In the entries below, which lines run from the one containing "0: (124, 279, 1.10)" to the one containing "29: (475, 11, 9.53)"? Copy exactly those lines, ends included, and no others.
++++ Material supplied ++++
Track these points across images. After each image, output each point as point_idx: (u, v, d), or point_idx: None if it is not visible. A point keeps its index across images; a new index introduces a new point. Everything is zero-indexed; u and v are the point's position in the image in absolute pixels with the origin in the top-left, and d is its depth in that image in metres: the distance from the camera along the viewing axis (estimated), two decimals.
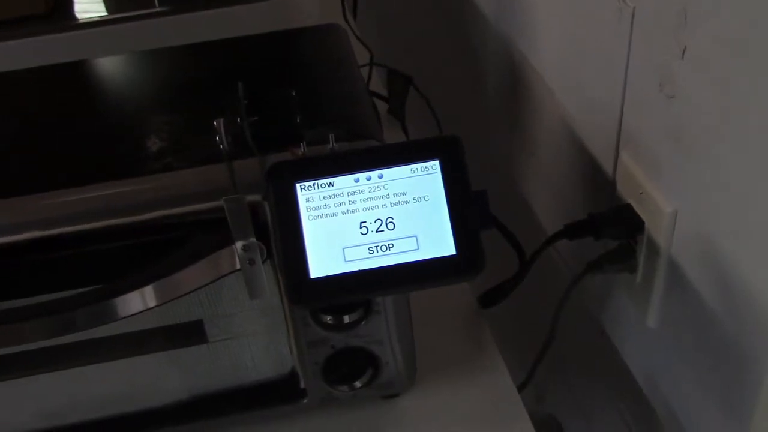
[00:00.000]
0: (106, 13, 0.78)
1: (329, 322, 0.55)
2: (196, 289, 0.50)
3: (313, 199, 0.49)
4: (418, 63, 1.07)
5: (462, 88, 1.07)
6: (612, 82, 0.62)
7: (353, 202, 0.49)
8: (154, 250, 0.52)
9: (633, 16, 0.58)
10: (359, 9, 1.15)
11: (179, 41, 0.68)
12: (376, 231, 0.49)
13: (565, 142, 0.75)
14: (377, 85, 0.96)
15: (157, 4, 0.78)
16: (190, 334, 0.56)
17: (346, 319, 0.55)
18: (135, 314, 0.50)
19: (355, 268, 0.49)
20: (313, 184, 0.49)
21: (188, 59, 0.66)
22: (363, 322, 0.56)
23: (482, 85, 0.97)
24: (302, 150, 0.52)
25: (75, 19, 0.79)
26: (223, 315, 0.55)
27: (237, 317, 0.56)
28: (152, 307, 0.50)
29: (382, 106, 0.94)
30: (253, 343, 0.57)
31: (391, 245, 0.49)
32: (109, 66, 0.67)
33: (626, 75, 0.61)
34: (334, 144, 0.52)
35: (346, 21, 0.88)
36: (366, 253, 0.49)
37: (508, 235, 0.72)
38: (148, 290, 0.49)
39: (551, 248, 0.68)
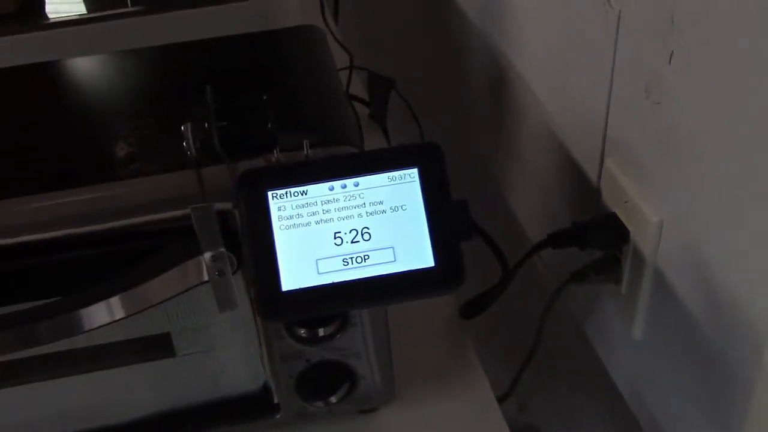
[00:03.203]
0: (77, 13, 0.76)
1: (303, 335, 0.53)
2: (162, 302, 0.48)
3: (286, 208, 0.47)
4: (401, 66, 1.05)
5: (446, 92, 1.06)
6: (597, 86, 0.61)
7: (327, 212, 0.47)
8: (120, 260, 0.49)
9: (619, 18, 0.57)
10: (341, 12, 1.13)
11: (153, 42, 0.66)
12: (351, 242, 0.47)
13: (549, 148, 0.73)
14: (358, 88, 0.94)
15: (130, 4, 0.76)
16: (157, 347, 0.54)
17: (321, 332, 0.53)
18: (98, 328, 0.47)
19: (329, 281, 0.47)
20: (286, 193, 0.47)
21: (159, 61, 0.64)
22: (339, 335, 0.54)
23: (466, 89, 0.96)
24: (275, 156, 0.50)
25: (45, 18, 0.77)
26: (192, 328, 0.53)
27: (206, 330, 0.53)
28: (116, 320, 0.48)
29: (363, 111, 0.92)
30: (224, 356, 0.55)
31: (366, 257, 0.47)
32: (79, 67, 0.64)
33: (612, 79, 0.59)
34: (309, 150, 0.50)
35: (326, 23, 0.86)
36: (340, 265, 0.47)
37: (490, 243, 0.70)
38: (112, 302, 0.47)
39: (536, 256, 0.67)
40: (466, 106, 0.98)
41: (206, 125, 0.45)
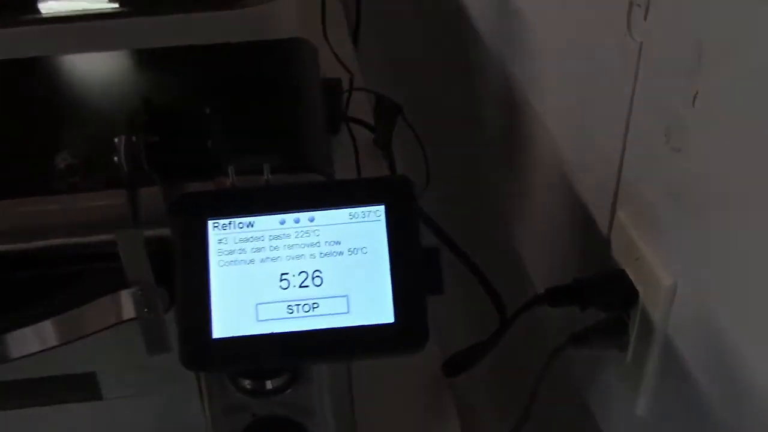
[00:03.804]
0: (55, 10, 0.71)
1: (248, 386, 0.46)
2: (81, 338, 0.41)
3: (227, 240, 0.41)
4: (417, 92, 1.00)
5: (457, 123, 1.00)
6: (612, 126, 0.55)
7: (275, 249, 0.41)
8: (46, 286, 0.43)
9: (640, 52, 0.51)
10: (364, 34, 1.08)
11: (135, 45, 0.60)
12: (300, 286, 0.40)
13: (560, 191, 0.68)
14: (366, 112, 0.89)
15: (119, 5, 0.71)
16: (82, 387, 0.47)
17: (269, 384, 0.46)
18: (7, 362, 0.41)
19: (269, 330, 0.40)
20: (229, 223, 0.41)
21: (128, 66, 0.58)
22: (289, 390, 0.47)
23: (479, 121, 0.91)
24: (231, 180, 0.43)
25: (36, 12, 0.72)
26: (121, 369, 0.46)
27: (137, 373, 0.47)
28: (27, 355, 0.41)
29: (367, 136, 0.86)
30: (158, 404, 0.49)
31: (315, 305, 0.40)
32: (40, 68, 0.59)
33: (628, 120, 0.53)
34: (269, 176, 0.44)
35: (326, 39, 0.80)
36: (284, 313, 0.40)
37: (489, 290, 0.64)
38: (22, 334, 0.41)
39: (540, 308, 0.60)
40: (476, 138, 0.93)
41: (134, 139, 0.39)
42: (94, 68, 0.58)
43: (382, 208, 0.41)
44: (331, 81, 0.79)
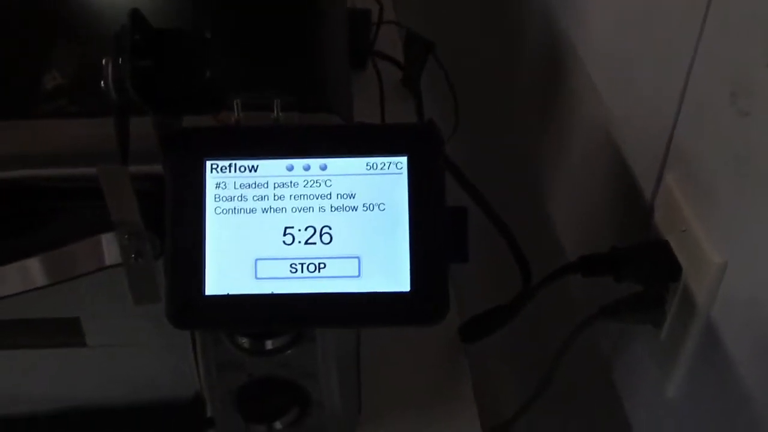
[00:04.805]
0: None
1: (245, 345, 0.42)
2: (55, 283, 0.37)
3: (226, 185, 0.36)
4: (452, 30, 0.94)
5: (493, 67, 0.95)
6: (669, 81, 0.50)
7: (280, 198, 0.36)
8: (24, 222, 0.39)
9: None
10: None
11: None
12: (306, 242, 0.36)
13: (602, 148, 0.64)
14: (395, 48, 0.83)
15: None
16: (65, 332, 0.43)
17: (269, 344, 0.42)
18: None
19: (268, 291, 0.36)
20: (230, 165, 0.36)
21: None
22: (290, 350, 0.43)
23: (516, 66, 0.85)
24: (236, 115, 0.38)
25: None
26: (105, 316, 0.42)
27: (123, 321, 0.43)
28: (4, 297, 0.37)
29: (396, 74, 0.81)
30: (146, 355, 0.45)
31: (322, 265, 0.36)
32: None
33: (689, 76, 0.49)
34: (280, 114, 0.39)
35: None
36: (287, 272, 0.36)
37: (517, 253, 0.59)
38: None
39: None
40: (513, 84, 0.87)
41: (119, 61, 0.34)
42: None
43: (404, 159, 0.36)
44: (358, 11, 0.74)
++++
++++ Material supplied ++++
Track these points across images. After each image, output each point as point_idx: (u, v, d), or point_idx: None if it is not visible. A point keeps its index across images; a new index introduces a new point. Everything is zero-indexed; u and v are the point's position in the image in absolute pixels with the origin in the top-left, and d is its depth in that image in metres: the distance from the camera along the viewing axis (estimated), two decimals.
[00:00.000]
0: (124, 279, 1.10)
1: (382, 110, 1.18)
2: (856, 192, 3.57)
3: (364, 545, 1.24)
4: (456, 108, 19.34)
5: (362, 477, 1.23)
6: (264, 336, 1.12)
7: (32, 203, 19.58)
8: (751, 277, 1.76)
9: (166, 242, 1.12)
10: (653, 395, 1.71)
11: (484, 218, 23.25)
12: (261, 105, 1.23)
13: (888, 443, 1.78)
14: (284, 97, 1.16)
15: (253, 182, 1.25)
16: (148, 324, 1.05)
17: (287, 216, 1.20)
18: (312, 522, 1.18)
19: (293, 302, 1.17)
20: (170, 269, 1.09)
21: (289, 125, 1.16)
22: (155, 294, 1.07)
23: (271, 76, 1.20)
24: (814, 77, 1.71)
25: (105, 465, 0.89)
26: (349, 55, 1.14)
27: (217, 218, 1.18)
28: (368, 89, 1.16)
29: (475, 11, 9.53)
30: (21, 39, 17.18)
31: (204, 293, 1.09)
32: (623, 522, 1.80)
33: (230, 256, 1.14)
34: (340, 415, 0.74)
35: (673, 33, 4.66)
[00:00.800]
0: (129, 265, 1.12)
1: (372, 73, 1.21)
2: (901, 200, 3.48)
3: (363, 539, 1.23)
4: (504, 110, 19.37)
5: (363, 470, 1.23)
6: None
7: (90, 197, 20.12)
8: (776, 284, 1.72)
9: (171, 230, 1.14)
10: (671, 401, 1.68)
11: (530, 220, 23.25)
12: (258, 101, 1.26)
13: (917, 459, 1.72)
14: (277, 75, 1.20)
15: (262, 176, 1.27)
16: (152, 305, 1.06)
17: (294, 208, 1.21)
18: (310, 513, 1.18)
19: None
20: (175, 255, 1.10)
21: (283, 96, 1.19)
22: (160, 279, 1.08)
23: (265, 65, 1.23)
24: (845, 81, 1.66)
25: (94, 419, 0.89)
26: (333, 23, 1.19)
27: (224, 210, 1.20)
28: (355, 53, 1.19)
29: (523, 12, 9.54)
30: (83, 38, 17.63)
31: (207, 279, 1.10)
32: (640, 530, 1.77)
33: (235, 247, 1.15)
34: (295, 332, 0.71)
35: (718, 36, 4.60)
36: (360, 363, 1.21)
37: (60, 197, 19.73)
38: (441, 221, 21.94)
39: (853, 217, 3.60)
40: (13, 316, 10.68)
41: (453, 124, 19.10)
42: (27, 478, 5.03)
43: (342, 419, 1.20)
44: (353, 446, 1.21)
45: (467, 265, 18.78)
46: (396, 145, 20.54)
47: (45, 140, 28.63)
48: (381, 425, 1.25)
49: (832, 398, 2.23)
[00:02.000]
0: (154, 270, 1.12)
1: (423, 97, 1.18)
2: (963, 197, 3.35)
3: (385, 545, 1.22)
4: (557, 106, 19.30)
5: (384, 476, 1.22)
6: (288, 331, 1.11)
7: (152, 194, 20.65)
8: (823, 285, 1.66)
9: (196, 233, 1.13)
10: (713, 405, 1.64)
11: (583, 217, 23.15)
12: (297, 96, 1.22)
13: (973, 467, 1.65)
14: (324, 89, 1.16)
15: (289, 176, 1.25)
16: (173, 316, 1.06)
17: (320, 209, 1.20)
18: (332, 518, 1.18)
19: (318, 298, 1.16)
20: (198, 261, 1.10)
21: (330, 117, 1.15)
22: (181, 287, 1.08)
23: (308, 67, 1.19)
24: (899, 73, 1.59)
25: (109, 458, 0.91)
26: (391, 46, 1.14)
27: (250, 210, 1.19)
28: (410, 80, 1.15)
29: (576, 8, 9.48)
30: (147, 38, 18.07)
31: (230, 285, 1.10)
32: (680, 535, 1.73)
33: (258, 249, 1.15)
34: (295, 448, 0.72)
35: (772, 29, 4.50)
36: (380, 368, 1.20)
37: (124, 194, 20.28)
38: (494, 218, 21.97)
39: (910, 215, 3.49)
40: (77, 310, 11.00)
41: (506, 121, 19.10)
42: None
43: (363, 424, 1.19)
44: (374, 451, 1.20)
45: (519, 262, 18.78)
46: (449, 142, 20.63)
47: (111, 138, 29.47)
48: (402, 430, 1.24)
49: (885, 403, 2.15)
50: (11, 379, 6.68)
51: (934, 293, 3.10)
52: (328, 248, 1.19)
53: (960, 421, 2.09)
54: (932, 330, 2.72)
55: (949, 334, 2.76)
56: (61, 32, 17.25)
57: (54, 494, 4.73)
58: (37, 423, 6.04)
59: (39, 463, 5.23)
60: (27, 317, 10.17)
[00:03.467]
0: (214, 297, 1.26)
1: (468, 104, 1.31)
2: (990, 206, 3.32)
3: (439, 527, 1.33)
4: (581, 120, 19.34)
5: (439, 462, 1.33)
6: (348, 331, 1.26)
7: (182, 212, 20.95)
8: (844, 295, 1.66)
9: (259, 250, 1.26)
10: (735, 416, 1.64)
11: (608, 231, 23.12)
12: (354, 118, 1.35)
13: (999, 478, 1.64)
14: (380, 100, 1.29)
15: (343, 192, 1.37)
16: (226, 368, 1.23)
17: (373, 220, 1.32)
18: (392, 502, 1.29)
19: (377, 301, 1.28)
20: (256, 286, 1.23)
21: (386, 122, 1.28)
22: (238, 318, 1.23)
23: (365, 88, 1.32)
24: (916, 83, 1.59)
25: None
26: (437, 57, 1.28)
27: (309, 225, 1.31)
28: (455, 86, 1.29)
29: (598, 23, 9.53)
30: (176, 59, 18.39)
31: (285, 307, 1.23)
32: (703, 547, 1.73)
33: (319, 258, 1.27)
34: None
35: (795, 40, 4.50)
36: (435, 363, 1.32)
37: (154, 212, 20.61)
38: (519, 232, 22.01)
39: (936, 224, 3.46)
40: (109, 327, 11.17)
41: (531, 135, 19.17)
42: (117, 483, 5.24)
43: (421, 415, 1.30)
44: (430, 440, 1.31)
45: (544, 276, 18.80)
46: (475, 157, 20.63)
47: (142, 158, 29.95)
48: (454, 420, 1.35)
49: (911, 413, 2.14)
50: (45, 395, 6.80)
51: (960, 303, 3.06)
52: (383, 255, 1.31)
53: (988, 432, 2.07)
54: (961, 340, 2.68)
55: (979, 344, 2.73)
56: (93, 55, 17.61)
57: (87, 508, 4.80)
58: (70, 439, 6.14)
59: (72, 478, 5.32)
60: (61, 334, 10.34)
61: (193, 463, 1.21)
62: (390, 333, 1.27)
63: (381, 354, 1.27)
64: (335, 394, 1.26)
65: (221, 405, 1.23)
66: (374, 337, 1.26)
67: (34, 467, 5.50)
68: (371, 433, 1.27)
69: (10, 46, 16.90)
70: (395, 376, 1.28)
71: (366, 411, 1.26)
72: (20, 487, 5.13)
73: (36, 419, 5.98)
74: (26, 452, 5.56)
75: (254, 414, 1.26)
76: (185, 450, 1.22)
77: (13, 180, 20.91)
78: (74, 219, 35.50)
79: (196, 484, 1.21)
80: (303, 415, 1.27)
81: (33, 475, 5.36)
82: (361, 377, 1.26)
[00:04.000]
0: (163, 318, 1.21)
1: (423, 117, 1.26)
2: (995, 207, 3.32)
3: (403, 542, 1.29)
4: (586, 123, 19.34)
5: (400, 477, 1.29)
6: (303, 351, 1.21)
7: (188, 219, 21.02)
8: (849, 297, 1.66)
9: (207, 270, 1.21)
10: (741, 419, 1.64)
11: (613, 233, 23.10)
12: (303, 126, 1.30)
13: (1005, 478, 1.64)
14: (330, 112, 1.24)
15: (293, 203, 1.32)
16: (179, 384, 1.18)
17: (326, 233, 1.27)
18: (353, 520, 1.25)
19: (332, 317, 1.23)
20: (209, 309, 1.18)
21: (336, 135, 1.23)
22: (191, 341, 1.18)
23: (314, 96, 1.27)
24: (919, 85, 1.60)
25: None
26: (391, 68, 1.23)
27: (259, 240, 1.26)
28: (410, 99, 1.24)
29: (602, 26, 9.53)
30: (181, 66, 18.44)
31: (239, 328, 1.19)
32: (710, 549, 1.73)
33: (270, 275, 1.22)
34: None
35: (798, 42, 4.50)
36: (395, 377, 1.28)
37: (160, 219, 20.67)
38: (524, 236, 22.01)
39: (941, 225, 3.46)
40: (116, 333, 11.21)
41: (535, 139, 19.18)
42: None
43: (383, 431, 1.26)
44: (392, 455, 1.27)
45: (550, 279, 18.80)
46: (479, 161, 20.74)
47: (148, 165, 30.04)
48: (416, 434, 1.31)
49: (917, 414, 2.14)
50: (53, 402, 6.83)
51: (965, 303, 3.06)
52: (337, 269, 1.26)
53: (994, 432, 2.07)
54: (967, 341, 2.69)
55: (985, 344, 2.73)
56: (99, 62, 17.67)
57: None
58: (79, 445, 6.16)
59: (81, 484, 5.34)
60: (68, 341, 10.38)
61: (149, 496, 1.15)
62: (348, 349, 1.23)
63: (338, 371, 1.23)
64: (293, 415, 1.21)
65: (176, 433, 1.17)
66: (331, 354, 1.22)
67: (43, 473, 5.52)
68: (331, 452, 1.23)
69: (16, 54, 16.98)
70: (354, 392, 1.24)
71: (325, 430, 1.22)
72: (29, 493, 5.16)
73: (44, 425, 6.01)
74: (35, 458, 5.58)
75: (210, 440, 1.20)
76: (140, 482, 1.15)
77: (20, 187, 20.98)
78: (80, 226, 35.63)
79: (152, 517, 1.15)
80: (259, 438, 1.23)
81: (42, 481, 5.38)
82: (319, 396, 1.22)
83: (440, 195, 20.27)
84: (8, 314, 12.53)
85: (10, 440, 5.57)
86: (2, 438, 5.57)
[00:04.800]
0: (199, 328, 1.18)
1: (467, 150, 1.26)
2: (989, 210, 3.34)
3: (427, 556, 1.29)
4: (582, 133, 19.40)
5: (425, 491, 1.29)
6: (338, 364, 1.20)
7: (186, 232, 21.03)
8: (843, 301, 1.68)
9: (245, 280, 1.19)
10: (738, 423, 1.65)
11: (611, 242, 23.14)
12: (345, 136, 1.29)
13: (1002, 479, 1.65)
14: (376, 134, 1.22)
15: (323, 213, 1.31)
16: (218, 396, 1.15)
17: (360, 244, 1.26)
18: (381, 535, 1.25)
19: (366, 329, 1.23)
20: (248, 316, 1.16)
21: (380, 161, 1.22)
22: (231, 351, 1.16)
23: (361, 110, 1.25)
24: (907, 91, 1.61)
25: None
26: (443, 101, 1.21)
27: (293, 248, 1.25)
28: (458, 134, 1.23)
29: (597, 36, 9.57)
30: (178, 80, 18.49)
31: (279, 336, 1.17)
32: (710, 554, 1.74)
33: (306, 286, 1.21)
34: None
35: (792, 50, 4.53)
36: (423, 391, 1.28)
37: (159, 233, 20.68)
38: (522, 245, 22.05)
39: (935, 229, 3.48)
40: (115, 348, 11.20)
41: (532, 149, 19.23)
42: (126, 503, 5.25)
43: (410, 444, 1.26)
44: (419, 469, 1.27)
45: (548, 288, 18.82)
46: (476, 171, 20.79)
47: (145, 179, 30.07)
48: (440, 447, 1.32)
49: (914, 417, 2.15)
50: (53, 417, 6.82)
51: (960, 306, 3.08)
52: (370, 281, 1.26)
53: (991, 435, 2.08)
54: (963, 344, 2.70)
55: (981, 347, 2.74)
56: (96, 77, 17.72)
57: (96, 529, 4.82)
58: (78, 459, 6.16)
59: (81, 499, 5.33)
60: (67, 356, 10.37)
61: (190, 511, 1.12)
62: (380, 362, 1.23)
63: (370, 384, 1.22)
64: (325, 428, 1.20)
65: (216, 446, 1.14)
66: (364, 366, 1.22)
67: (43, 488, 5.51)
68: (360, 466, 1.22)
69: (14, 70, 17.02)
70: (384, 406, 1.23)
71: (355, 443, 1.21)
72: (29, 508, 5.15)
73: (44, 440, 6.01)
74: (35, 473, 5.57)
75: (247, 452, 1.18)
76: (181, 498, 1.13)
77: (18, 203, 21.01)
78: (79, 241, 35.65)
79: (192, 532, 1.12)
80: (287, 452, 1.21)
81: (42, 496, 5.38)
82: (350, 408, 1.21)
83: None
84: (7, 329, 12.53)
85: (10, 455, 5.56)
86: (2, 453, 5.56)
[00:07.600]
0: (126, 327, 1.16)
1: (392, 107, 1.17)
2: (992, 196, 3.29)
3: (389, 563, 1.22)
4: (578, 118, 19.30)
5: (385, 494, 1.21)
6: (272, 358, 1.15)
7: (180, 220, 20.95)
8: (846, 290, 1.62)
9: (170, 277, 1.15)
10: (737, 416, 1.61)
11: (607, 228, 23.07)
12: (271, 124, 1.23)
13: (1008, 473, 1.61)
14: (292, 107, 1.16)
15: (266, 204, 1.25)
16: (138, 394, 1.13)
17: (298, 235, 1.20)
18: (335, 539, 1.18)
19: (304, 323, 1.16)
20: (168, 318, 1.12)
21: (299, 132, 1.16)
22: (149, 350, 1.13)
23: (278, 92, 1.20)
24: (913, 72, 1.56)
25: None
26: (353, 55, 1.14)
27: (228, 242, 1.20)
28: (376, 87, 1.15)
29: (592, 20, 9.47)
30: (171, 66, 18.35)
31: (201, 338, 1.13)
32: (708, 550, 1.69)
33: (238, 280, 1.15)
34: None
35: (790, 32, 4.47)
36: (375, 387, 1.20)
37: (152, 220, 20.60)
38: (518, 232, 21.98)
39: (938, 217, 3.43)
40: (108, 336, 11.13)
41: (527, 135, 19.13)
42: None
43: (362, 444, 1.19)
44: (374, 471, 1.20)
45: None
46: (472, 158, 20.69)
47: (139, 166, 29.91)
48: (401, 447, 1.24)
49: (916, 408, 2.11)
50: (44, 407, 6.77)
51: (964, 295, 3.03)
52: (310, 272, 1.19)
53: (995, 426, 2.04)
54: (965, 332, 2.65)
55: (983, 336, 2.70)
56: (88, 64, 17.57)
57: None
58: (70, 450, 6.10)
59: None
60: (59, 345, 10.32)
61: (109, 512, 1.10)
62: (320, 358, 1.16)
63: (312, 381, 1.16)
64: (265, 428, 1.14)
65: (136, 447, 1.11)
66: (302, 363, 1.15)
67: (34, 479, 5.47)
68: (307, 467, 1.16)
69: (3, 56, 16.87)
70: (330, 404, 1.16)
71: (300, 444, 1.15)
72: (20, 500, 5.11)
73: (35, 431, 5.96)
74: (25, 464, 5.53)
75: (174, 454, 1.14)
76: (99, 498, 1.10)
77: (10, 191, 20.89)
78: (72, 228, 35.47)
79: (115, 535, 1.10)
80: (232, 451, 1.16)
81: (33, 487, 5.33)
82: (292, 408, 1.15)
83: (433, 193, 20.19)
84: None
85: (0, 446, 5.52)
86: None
++++
• Written reply:
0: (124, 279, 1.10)
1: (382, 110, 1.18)
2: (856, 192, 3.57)
3: (364, 545, 1.24)
4: (456, 108, 19.34)
5: (362, 477, 1.23)
6: (264, 336, 1.12)
7: (32, 203, 19.58)
8: (751, 277, 1.76)
9: (166, 242, 1.12)
10: (653, 395, 1.71)
11: (484, 218, 23.25)
12: (261, 105, 1.23)
13: (888, 443, 1.78)
14: (284, 97, 1.16)
15: (253, 182, 1.25)
16: (148, 324, 1.05)
17: (287, 216, 1.20)
18: (312, 522, 1.18)
19: (293, 302, 1.17)
20: (170, 269, 1.09)
21: (289, 125, 1.16)
22: (155, 294, 1.07)
23: (271, 76, 1.20)
24: (814, 77, 1.71)
25: (105, 465, 0.89)
26: (349, 55, 1.14)
27: (217, 218, 1.18)
28: (368, 89, 1.16)
29: (475, 11, 9.53)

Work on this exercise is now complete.